--- Records for this task Enclosed Below ---

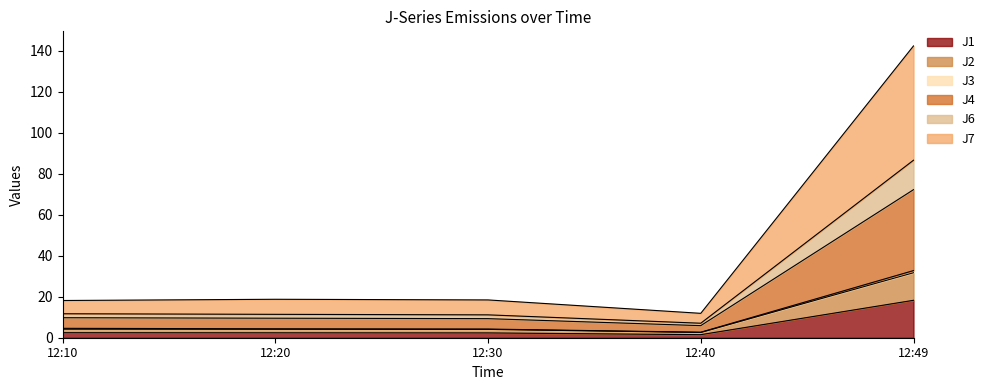

The J1 series shows 2.4 at 12:20. True or false?

True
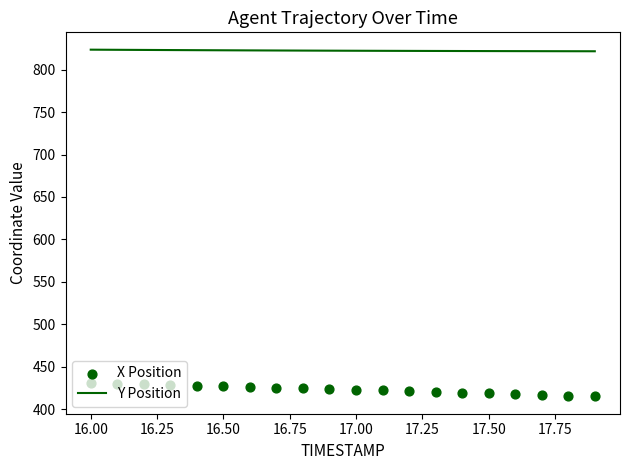

What are all the series names shown in the legend?

Y Position, X Position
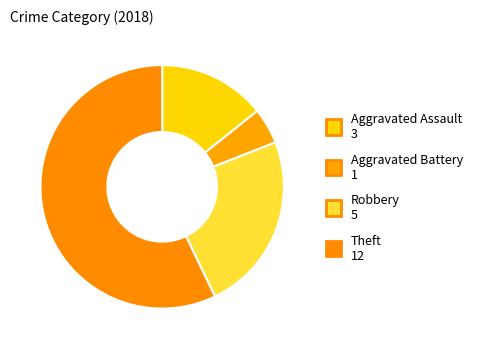

How many segments does this pie chart have?

4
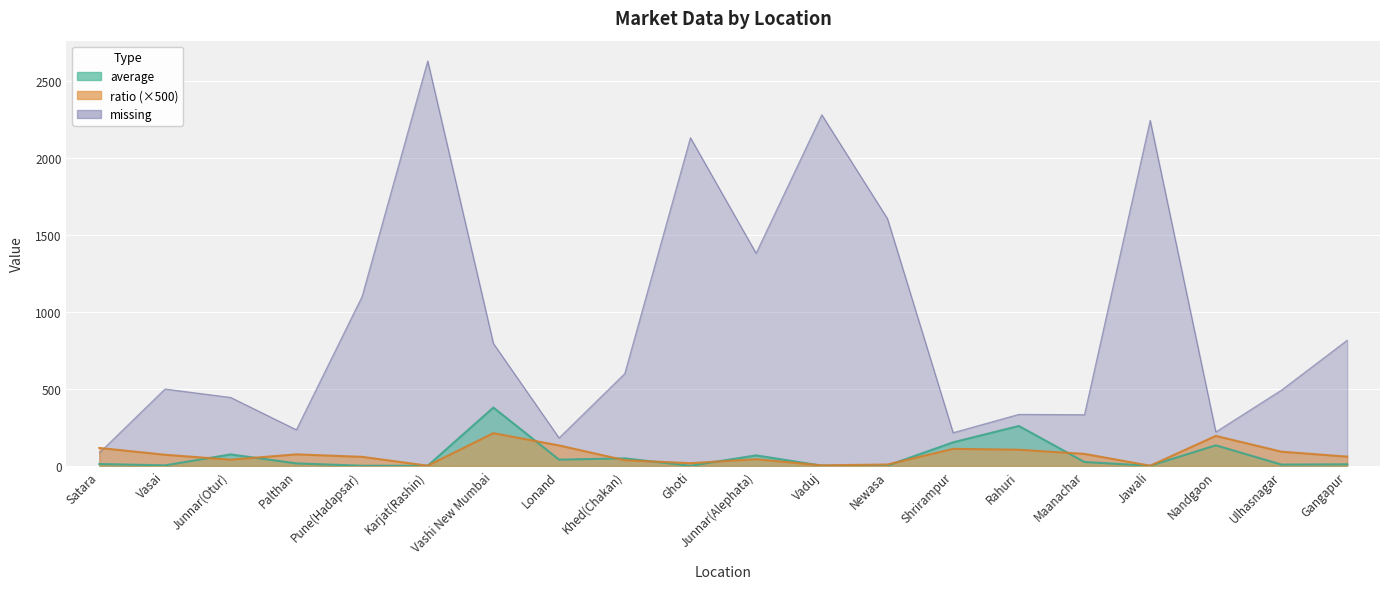

What is the label of the 19th point from the right?

Vasai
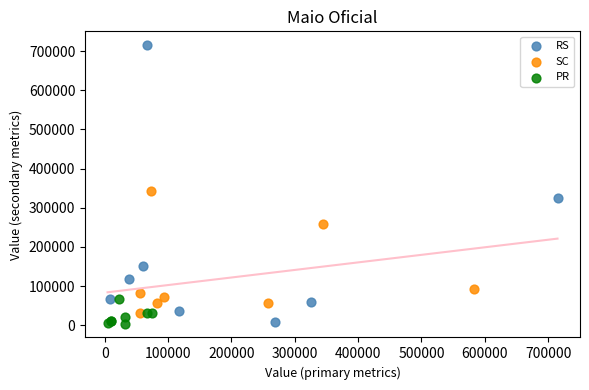

Which series has the widest spread of Y values?

RS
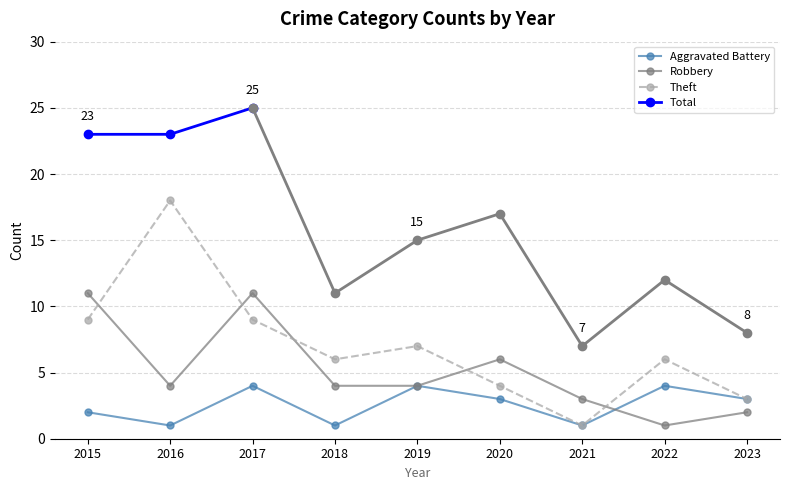

Between 2017 and 2021, which is larger?

2017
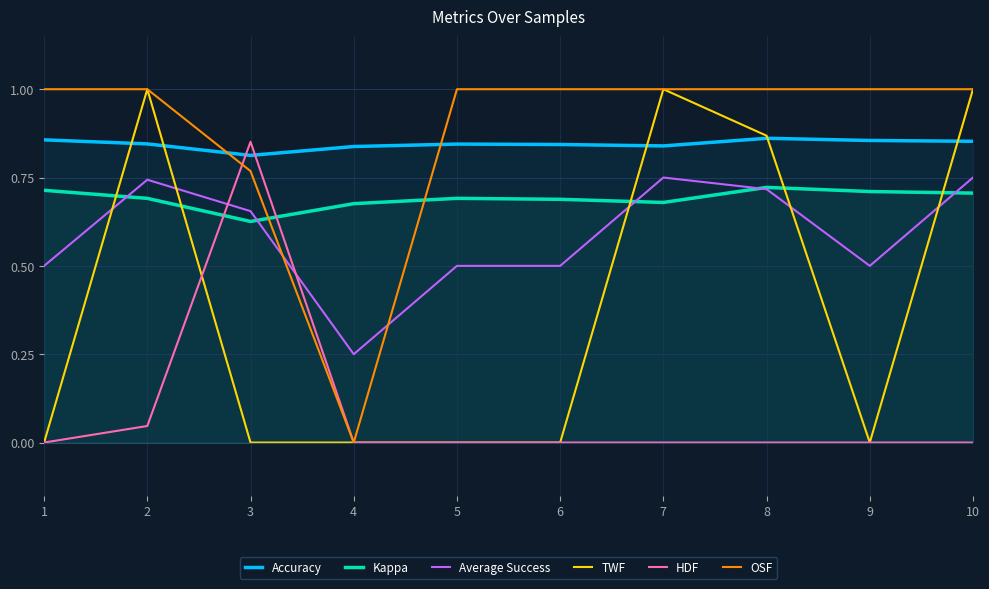

Where do Average Success and HDF first cross each other?

2 and 3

--- End of Enclosed Records for this task ---

_Action item_. Put every line of the entries above into a JSON list of strings, one string per line, and skip the blank lines and the pictures.

_Written reply_.
[
  "The J1 series shows 2.4 at 12:20. True or false?",
  "True",
  "What are all the series names shown in the legend?",
  "Y Position, X Position",
  "How many segments does this pie chart have?",
  "4",
  "What is the label of the 19th point from the right?",
  "Vasai",
  "Which series has the widest spread of Y values?",
  "RS",
  "Between 2017 and 2021, which is larger?",
  "2017",
  "Where do Average Success and HDF first cross each other?",
  "2 and 3"
]